* _Task goal_
Tally the lines in the listing below that contain the string "Passenger", and state only the total.

* _Raw data_

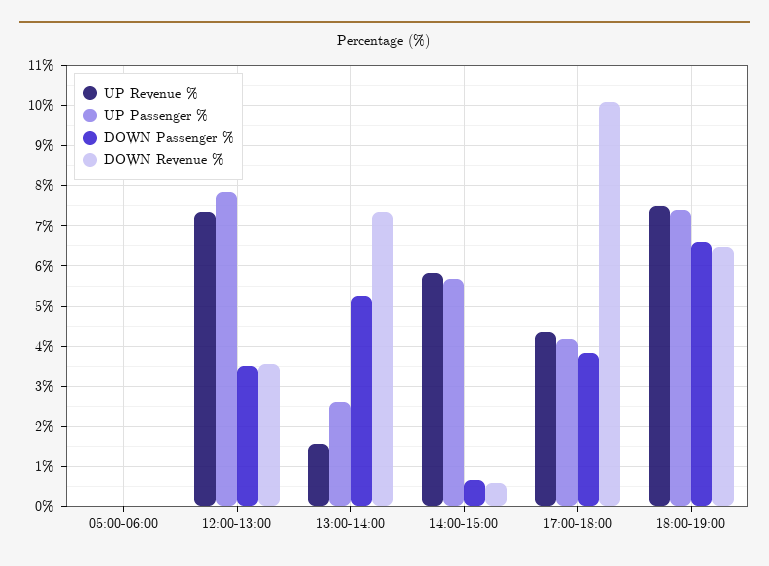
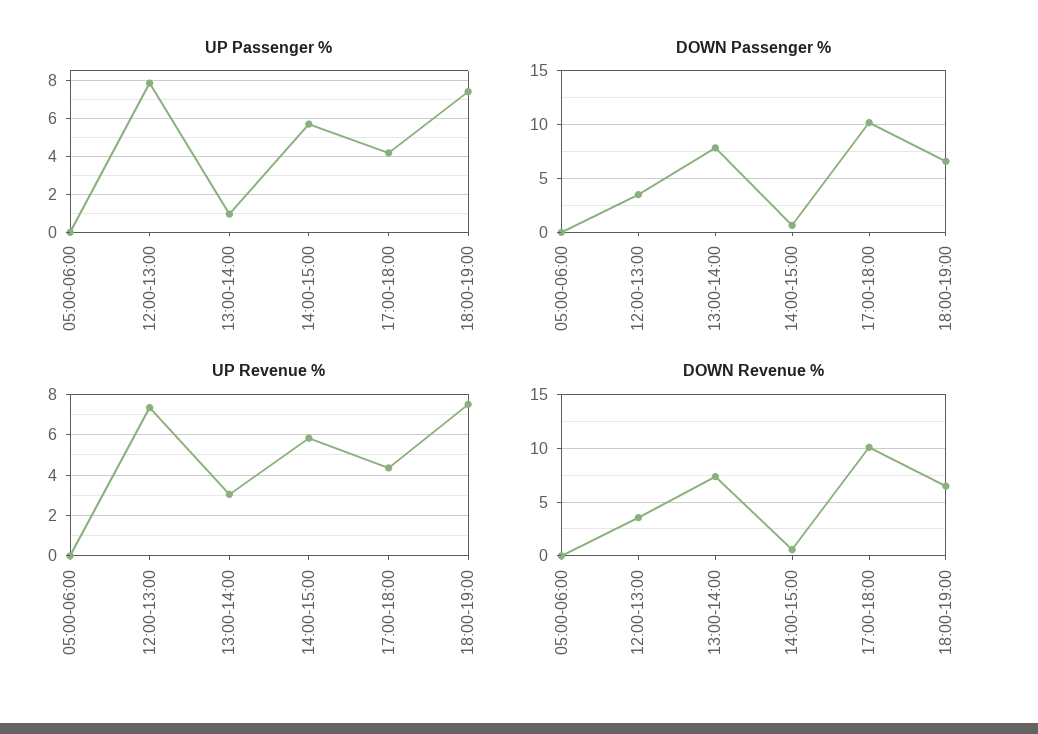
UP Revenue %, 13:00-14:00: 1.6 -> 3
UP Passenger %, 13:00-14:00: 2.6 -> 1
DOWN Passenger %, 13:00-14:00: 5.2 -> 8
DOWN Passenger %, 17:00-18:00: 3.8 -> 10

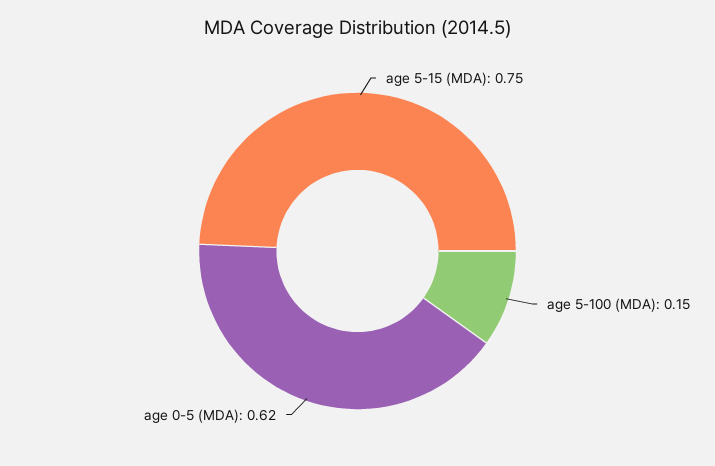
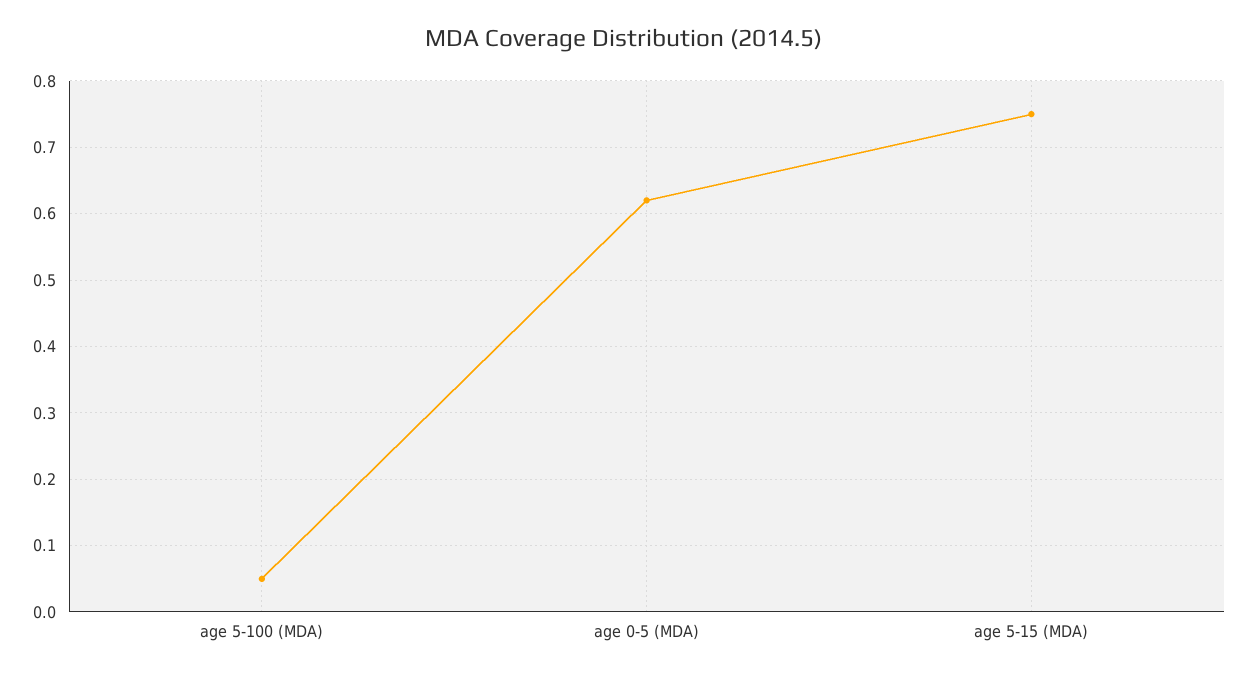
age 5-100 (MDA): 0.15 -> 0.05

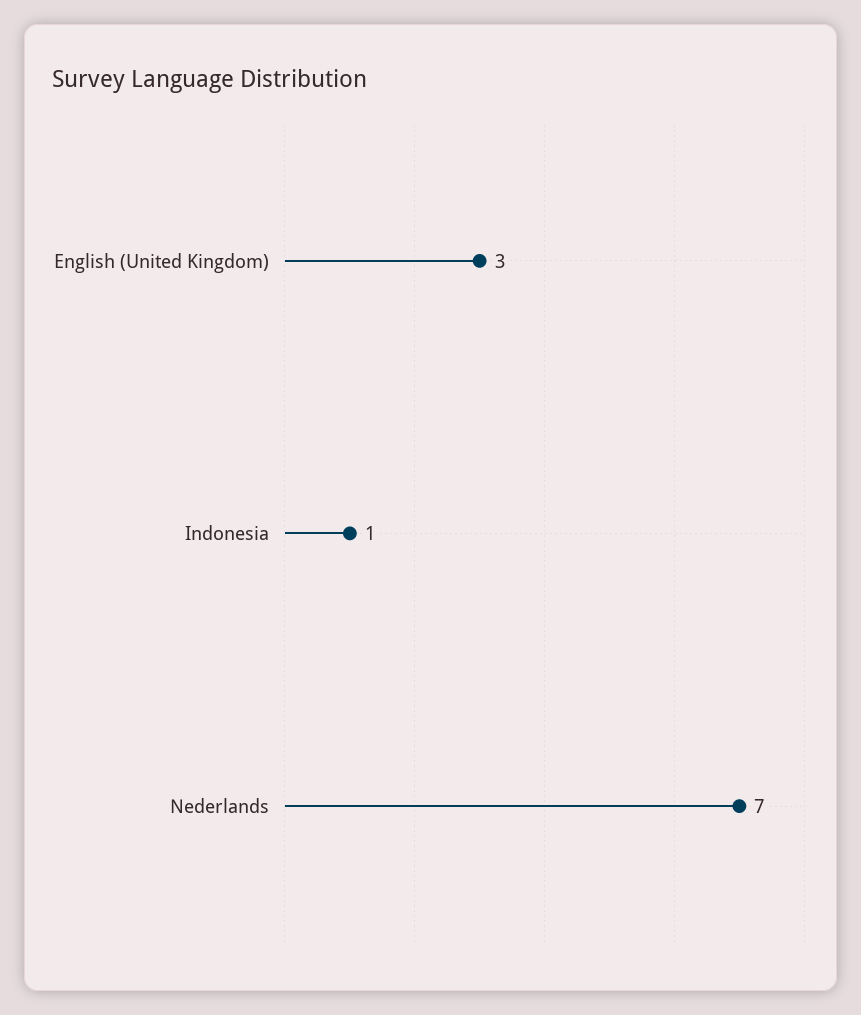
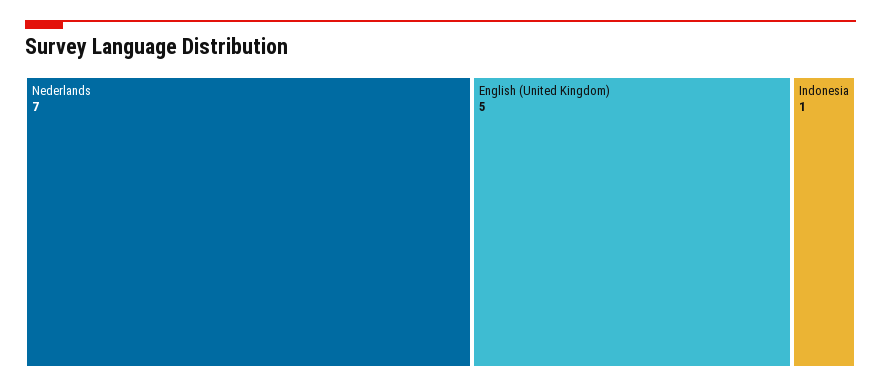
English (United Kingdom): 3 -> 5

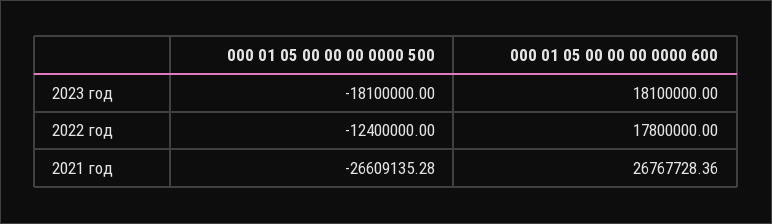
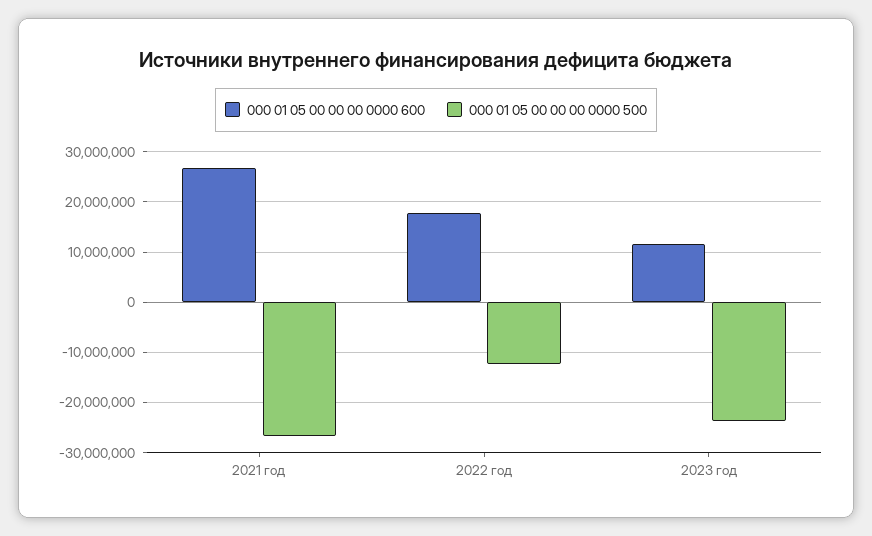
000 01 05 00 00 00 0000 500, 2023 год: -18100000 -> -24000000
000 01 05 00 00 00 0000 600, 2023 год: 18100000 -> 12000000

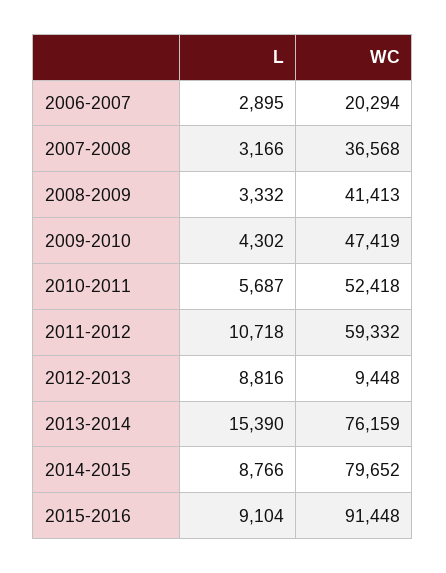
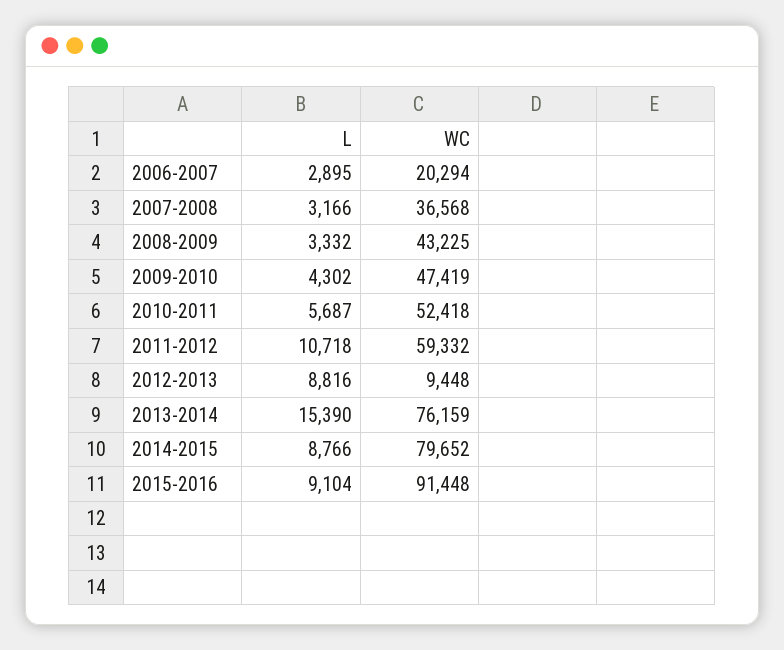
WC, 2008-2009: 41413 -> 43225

* _Response for this exercise_
3